EXTRACTED RECORDS section start

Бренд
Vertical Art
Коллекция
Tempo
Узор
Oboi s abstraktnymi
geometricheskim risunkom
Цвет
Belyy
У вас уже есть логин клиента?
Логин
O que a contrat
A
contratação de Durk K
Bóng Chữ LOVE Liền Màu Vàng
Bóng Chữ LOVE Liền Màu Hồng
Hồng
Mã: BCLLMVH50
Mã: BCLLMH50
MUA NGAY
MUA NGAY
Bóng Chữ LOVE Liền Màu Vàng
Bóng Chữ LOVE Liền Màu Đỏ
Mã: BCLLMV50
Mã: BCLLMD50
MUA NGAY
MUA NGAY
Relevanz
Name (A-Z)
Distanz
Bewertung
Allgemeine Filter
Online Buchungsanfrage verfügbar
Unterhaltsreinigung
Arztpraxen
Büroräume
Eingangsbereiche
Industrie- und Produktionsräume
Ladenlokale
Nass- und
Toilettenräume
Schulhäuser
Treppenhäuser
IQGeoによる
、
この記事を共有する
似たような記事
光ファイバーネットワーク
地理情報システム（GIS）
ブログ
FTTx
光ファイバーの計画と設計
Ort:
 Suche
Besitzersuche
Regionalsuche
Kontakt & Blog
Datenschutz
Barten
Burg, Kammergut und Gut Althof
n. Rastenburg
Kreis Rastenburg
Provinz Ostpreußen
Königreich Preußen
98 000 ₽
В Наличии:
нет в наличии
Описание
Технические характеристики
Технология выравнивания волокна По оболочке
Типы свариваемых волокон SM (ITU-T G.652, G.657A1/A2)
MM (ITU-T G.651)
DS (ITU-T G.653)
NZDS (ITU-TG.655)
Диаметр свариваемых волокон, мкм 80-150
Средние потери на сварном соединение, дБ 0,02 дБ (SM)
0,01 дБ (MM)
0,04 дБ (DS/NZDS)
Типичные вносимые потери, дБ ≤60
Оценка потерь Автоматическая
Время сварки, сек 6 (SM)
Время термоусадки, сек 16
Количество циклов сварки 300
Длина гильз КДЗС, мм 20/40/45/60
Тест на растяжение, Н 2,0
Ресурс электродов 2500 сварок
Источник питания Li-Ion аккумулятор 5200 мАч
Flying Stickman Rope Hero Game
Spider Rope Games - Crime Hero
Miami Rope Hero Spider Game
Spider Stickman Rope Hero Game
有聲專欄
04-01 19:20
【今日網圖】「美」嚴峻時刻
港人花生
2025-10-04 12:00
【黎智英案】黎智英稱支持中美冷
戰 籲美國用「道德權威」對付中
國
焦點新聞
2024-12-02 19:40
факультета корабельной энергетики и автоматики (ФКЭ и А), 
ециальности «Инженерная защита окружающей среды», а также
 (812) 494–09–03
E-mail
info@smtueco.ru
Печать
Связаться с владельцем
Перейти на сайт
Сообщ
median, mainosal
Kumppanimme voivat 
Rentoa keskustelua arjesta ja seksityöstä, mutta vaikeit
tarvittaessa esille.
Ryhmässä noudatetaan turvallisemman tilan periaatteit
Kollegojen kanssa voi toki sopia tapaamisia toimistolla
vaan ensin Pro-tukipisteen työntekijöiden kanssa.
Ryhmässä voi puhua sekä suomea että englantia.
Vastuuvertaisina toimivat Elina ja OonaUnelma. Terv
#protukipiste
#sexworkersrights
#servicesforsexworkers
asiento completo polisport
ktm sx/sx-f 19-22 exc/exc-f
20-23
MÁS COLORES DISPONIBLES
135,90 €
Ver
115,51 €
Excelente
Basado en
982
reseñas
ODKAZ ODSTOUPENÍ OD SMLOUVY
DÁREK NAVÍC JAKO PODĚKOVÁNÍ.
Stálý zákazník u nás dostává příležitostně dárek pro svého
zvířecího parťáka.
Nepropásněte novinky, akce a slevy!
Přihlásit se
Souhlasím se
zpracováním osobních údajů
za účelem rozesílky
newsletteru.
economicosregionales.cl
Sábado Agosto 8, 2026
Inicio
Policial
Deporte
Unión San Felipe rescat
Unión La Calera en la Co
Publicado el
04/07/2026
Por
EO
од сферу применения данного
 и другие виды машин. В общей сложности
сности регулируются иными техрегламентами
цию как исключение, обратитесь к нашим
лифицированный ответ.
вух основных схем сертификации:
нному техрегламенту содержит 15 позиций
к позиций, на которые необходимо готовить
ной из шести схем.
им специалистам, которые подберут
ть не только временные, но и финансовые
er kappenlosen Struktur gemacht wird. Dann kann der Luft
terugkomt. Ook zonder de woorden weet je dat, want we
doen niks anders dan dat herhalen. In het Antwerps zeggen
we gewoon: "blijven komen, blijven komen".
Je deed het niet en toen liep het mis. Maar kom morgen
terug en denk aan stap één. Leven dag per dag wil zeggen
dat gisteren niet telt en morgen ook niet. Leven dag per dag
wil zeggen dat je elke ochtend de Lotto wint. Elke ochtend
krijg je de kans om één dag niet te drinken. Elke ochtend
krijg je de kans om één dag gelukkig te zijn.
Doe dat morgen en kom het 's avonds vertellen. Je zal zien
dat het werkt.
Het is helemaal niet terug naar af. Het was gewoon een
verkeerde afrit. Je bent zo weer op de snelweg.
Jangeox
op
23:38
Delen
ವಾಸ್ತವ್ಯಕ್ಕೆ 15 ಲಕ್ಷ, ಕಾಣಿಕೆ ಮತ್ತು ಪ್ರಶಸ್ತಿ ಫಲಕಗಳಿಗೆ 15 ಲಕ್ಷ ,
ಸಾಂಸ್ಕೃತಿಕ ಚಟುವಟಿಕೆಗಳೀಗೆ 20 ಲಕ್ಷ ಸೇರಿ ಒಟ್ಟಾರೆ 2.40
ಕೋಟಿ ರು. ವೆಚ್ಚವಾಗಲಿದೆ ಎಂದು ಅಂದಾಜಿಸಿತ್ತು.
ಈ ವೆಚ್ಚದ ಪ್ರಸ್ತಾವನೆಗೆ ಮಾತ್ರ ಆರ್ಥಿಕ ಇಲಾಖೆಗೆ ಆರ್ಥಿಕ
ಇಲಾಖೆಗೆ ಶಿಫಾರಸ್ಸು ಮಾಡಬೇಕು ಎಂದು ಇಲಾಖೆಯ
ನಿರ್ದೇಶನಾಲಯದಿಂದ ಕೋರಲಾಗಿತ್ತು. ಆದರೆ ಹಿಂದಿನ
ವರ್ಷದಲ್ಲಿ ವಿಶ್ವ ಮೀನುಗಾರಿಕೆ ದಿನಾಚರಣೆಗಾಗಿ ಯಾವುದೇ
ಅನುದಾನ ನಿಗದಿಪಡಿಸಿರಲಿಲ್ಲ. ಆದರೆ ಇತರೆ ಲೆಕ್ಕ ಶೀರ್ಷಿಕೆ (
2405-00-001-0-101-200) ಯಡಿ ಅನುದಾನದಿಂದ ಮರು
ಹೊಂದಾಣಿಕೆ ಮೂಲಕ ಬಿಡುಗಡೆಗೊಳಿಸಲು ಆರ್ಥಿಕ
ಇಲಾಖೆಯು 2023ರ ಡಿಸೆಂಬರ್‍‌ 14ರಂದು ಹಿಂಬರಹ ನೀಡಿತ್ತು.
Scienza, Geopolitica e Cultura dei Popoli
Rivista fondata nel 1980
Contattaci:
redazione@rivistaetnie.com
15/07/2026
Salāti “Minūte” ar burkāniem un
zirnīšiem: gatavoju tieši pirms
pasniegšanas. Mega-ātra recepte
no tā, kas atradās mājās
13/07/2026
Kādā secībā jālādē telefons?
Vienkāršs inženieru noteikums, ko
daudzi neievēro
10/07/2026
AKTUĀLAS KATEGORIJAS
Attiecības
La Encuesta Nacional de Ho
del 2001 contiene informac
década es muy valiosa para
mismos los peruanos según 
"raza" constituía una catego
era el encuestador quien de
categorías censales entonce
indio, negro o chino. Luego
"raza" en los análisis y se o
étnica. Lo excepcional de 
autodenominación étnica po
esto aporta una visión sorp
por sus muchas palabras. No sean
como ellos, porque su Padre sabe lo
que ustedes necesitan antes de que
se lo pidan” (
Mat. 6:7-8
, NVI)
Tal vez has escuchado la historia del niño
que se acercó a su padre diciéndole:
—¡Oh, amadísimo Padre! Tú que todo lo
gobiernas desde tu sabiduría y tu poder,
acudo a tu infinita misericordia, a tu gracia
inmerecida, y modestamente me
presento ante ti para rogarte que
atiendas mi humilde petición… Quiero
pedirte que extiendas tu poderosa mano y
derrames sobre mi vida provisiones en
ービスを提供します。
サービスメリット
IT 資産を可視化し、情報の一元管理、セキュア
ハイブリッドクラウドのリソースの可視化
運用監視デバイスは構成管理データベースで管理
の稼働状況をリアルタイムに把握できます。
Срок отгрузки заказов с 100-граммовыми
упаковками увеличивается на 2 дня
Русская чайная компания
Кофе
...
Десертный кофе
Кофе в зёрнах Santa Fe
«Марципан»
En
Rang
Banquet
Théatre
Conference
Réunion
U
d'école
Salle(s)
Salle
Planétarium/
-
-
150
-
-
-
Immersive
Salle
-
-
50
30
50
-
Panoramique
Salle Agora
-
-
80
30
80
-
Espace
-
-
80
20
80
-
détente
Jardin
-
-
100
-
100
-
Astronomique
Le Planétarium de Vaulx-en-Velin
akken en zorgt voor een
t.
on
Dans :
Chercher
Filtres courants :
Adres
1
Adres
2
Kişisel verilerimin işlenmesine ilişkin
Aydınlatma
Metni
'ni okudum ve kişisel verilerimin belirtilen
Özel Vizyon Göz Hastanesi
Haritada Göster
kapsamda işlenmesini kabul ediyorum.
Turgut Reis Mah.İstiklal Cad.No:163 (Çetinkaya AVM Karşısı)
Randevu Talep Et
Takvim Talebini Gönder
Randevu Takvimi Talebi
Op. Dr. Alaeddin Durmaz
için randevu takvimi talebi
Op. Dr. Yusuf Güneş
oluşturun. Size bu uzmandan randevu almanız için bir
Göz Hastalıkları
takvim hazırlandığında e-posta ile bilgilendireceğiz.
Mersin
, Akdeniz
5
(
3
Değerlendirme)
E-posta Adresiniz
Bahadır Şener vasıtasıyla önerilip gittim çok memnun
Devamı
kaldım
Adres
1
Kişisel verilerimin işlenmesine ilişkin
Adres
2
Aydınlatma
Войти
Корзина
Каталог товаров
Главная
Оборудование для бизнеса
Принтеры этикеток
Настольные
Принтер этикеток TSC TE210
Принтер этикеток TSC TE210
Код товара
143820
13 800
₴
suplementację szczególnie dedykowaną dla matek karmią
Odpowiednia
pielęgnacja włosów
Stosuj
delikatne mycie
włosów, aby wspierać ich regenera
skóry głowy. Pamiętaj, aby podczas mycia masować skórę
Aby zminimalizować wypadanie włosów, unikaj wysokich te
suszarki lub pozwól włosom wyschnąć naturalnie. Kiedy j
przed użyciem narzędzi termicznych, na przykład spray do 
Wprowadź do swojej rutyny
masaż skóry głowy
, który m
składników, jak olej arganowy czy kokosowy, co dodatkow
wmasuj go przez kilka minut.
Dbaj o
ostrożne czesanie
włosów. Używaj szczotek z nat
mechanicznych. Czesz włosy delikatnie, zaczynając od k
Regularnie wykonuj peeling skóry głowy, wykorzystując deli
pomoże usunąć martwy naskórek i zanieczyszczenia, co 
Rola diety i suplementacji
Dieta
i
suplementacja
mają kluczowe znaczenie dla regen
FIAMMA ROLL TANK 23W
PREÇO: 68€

EXTRACTED RECORDS section end

__WORK INSTRUCTION__. Every line from the one containing "włosów. Używaj szczotek z nat" through the last line above should be retyped exactly; no other lines are wanted.

__PROBLEM SOLUTION__.
włosów. Używaj szczotek z nat
mechanicznych. Czesz włosy delikatnie, zaczynając od k
Regularnie wykonuj peeling skóry głowy, wykorzystując deli
pomoże usunąć martwy naskórek i zanieczyszczenia, co 
Rola diety i suplementacji
Dieta
i
suplementacja
mają kluczowe znaczenie dla regen
FIAMMA ROLL TANK 23W
PREÇO: 68€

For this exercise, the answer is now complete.